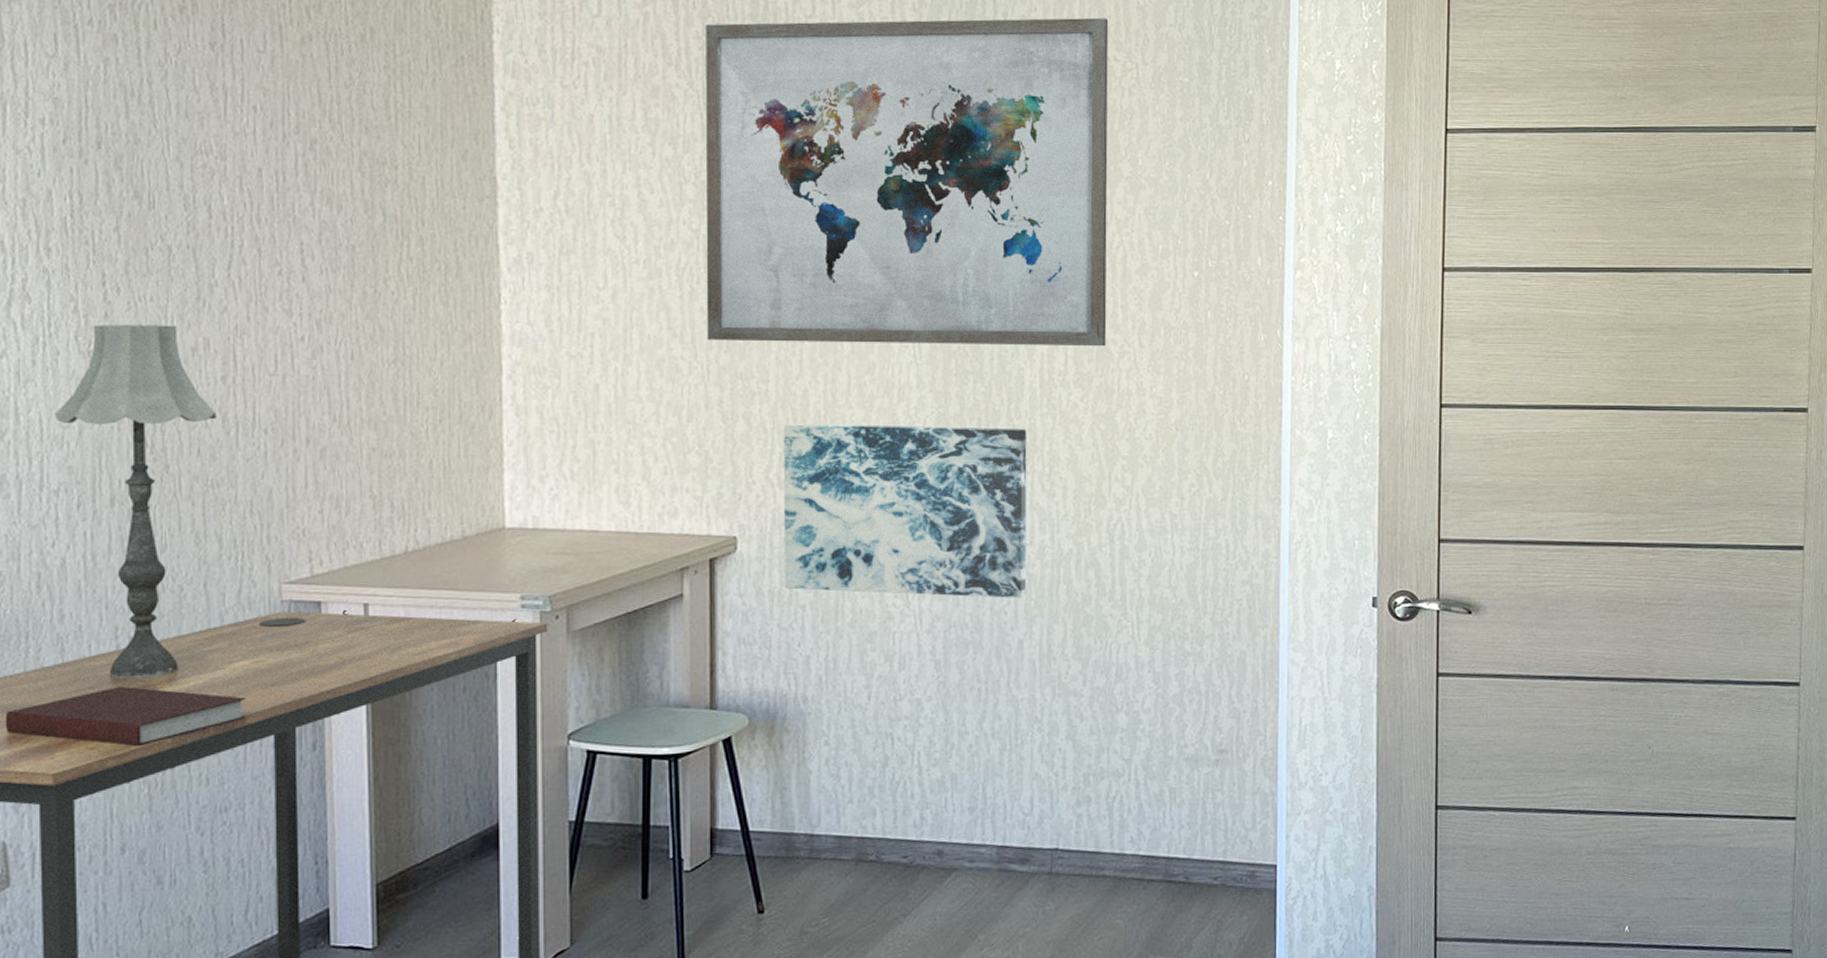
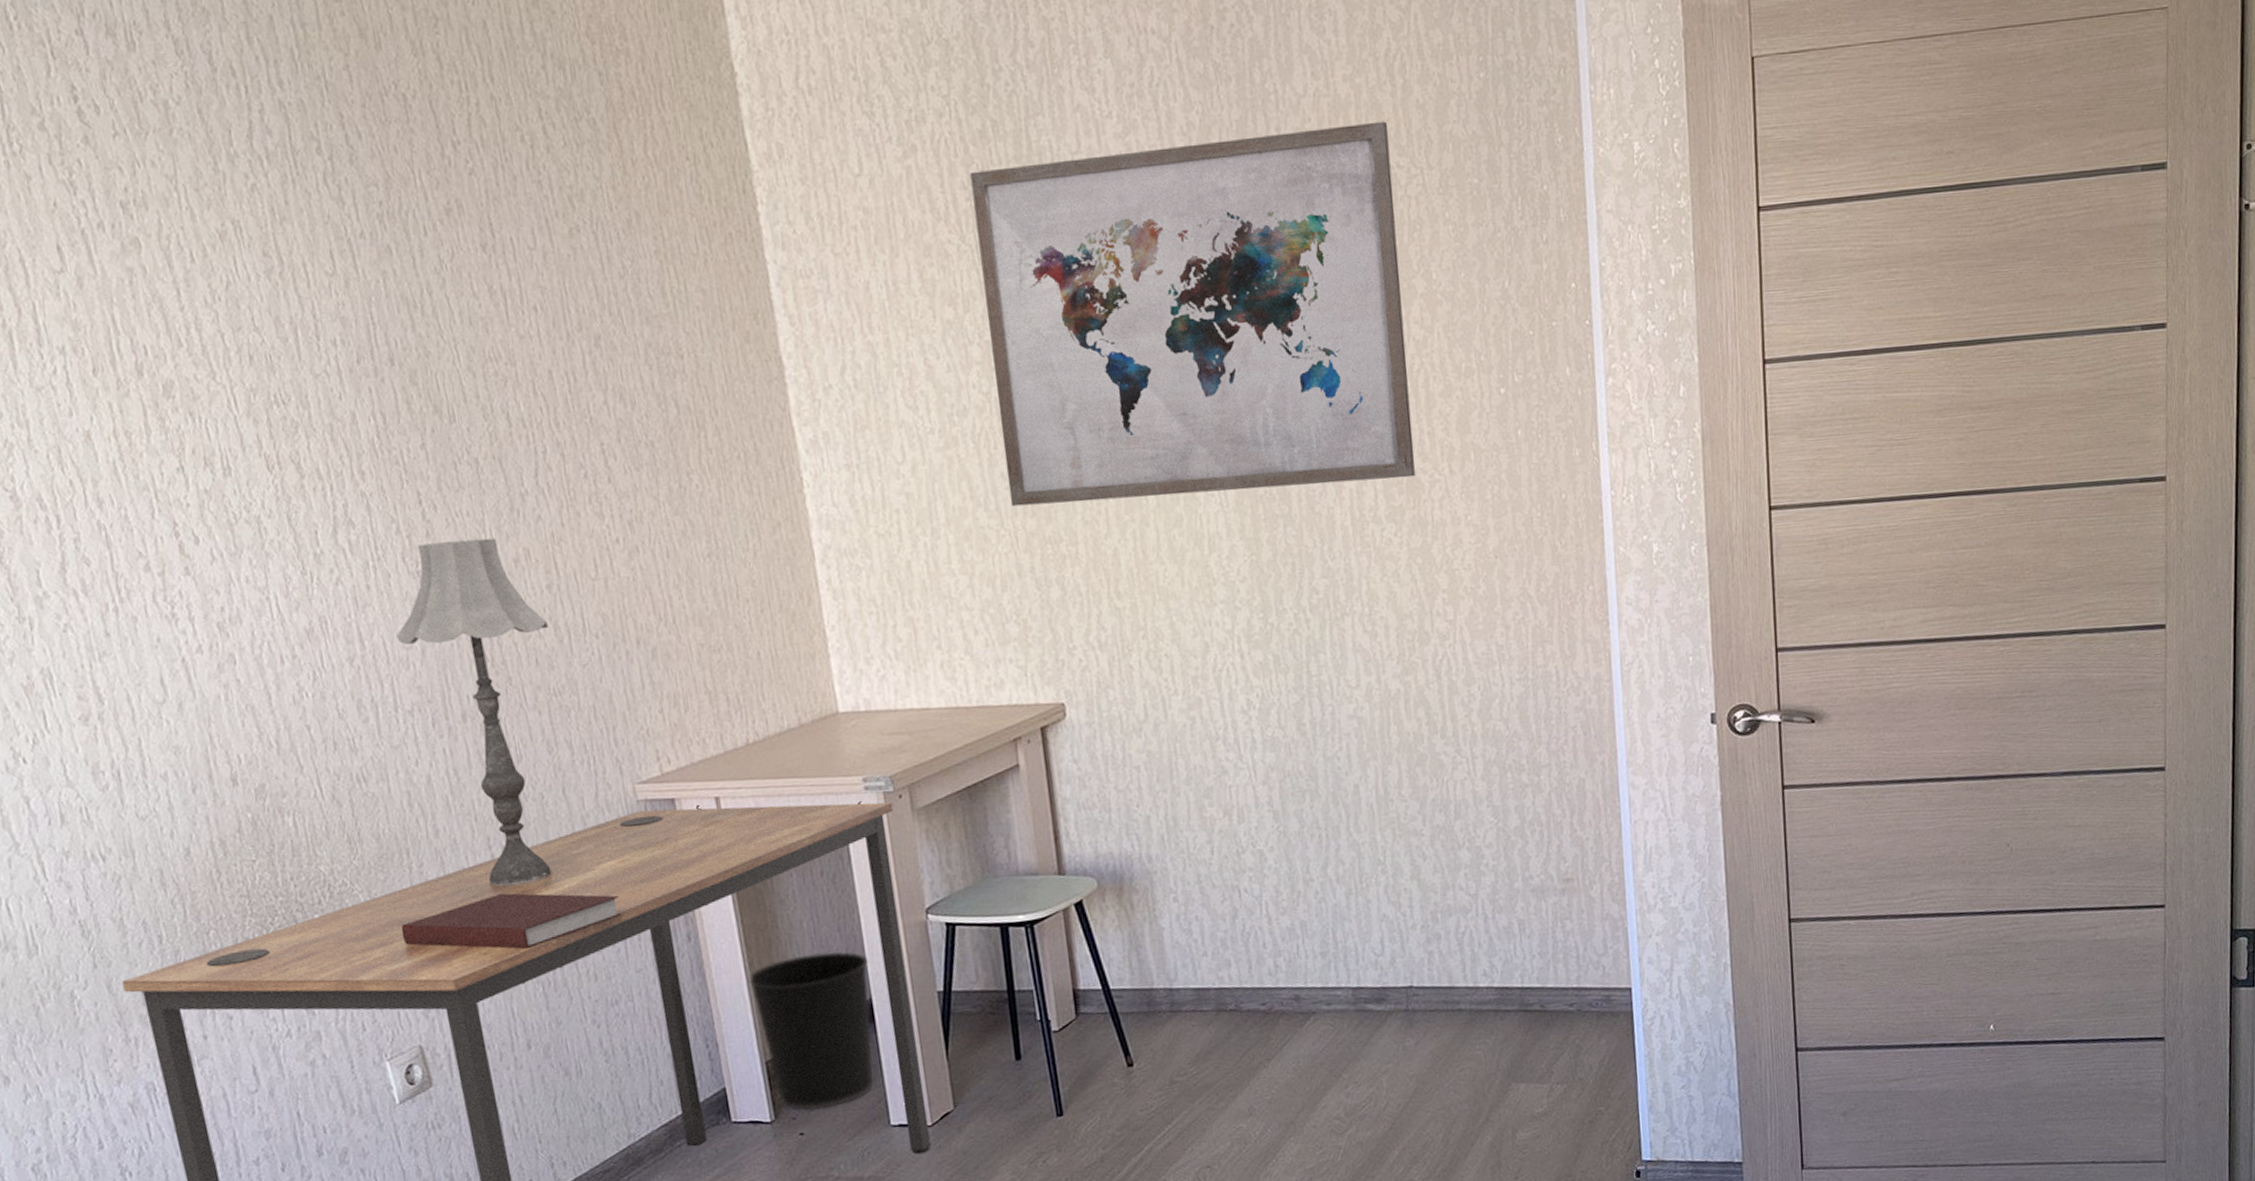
wastebasket: none [370,772,500,939] -> present [747,952,874,1110]
wall art: present [783,424,1027,598] -> none [1098,569,1357,752]

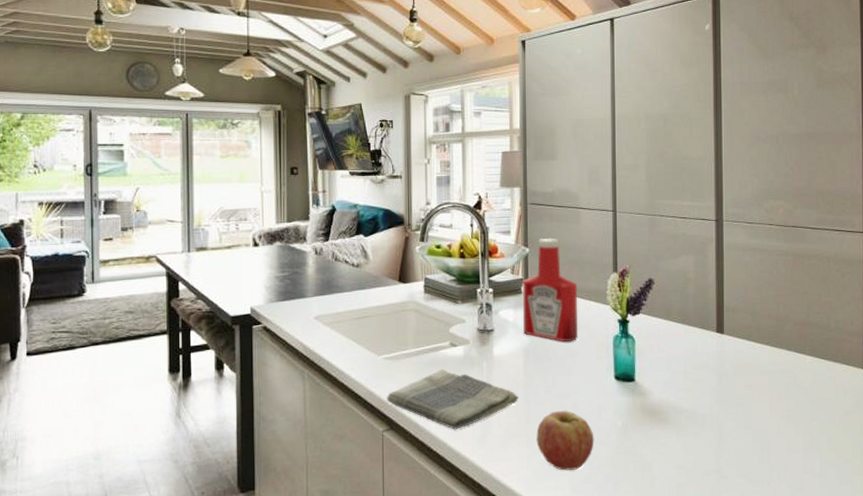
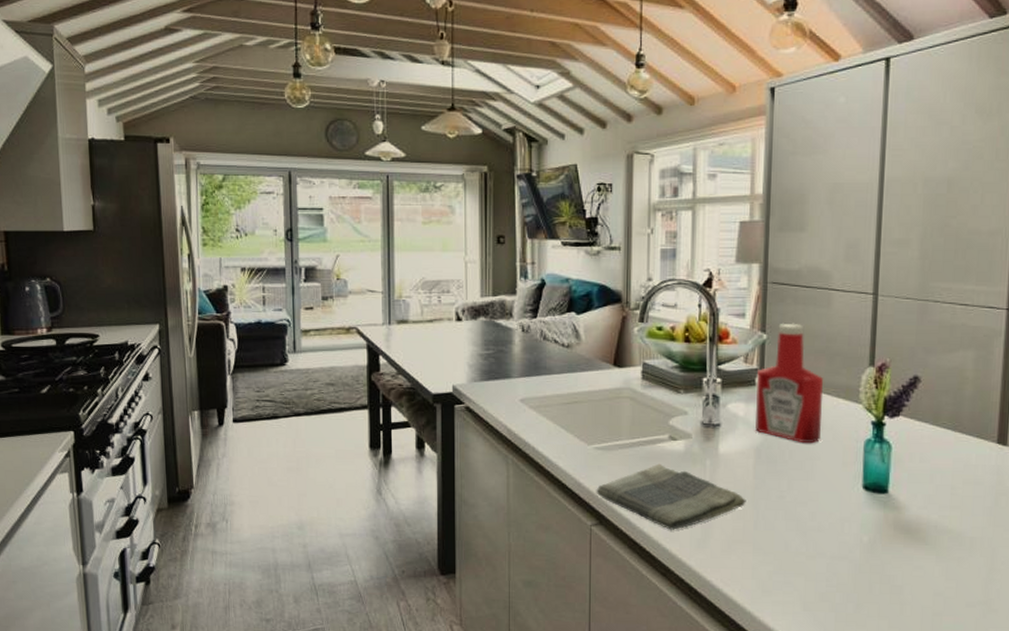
fruit: present [536,410,594,471] -> none [764,519,834,586]

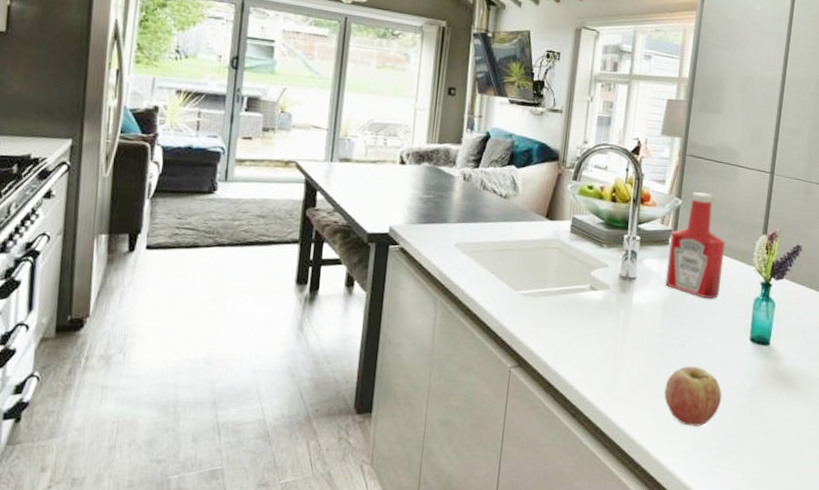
dish towel: present [596,463,746,530] -> none [518,311,653,374]
fruit: none [764,519,834,586] -> present [664,366,722,426]

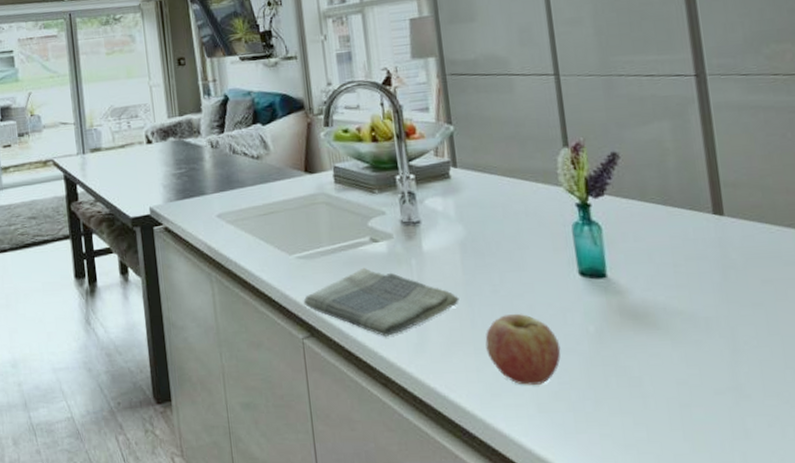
dish towel: none [518,311,653,374] -> present [303,267,459,337]
ketchup bottle: present [666,191,725,299] -> none [450,111,526,233]

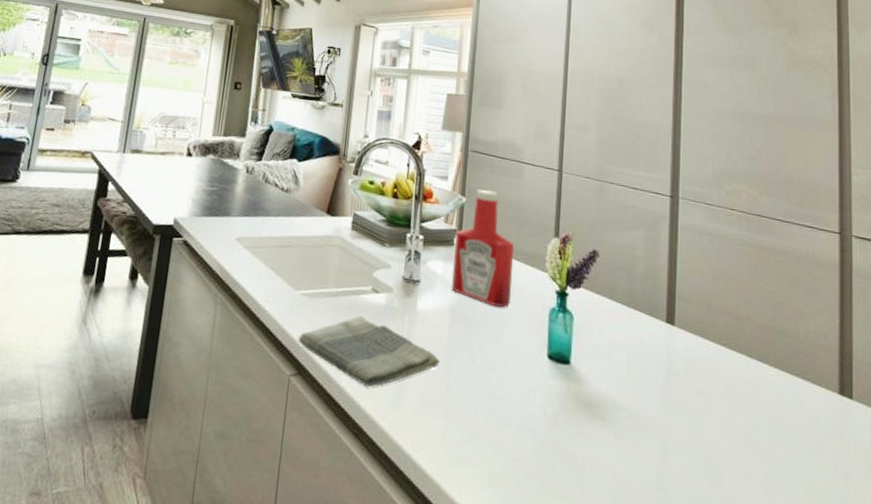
ketchup bottle: none [450,111,526,233] -> present [452,188,514,308]
fruit: present [485,313,561,385] -> none [454,384,520,458]

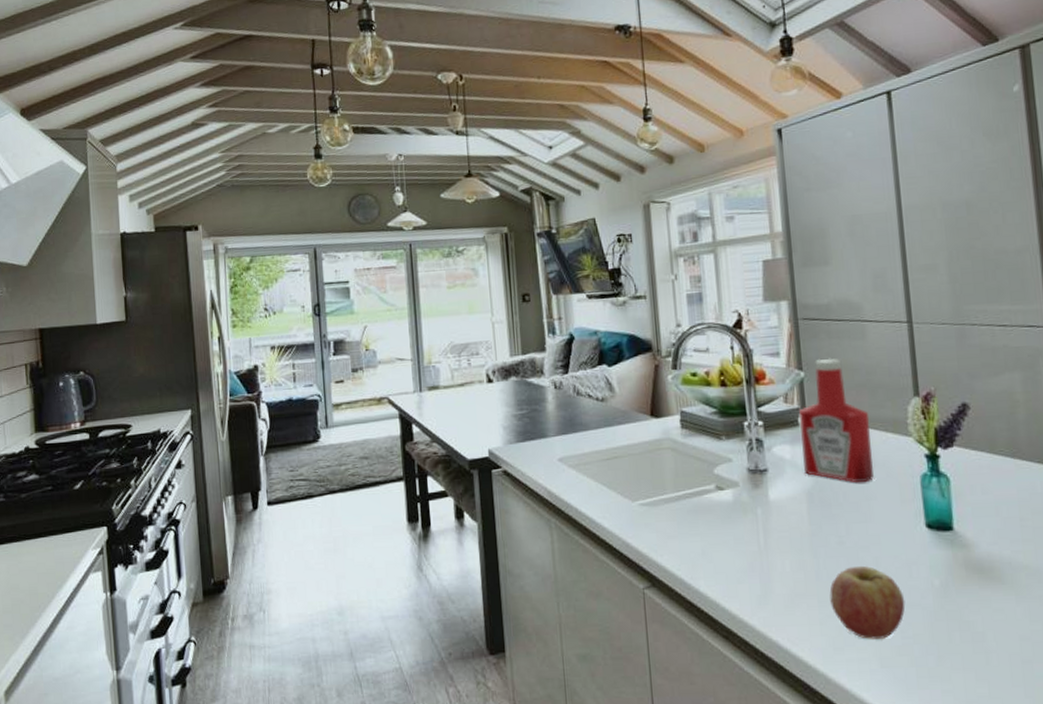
dish towel: present [298,315,440,387] -> none [645,516,805,588]
fruit: none [454,384,520,458] -> present [829,565,905,639]

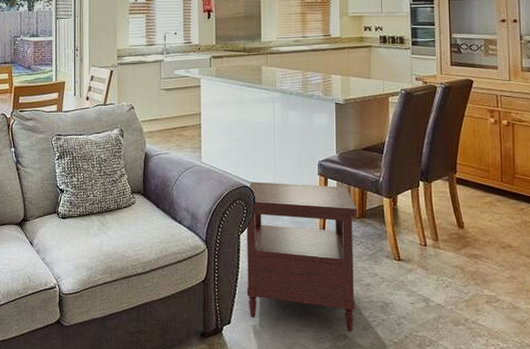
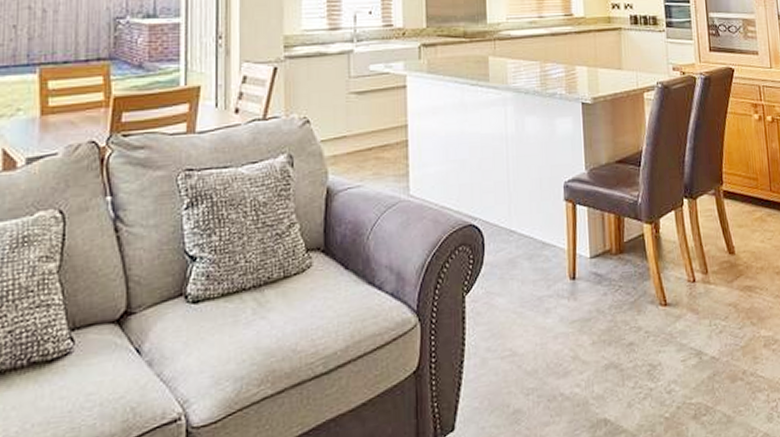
side table: present [246,182,357,333] -> none [473,213,617,417]

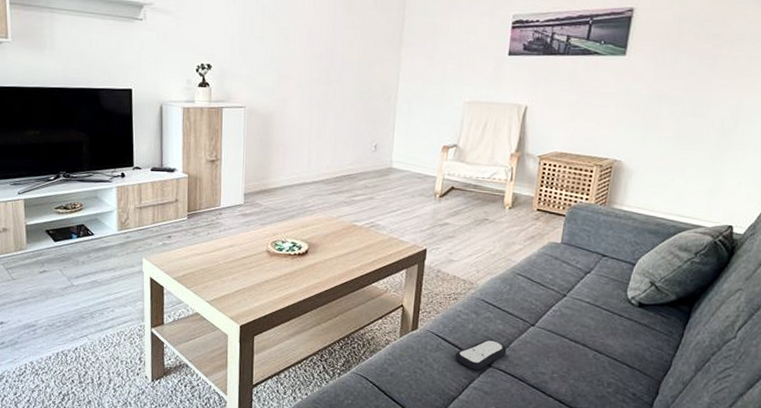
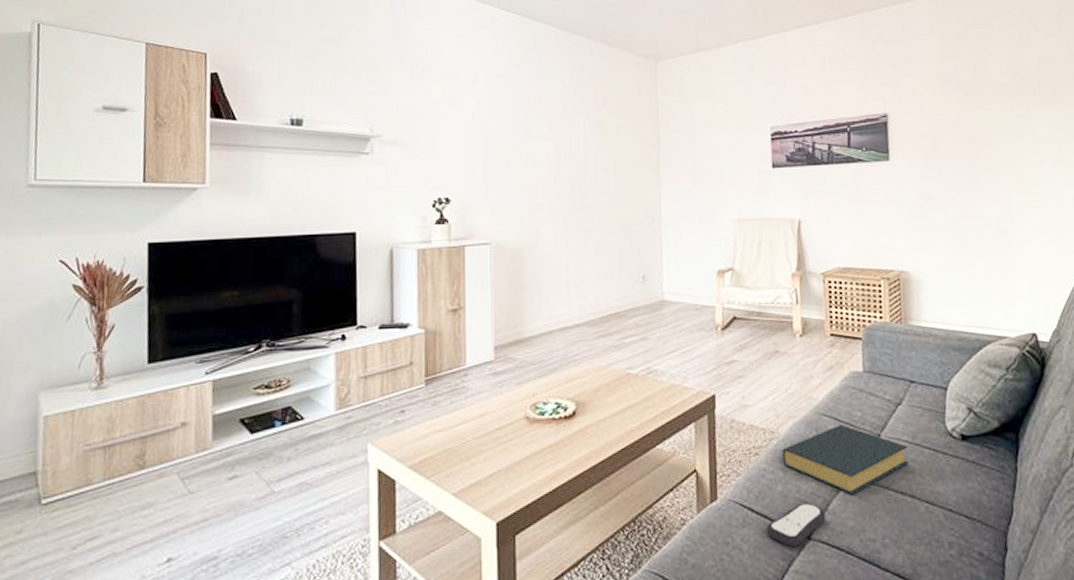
hardback book: none [477,283,588,339] -> present [782,424,909,495]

------------------------

WORK ITEM: The required output consists only of the lines from the one containing "fruit: none [764,519,834,586]" to the last line of the material, reproduced exactly, pictures excluded.

TASK RESPONSE:
fruit: none [764,519,834,586] -> present [664,366,722,426]

dish towel: none [518,311,653,374] -> present [303,267,459,337]
ketchup bottle: present [666,191,725,299] -> none [450,111,526,233]

ketchup bottle: none [450,111,526,233] -> present [452,188,514,308]
fruit: present [485,313,561,385] -> none [454,384,520,458]

dish towel: present [298,315,440,387] -> none [645,516,805,588]
fruit: none [454,384,520,458] -> present [829,565,905,639]

side table: present [246,182,357,333] -> none [473,213,617,417]

hardback book: none [477,283,588,339] -> present [782,424,909,495]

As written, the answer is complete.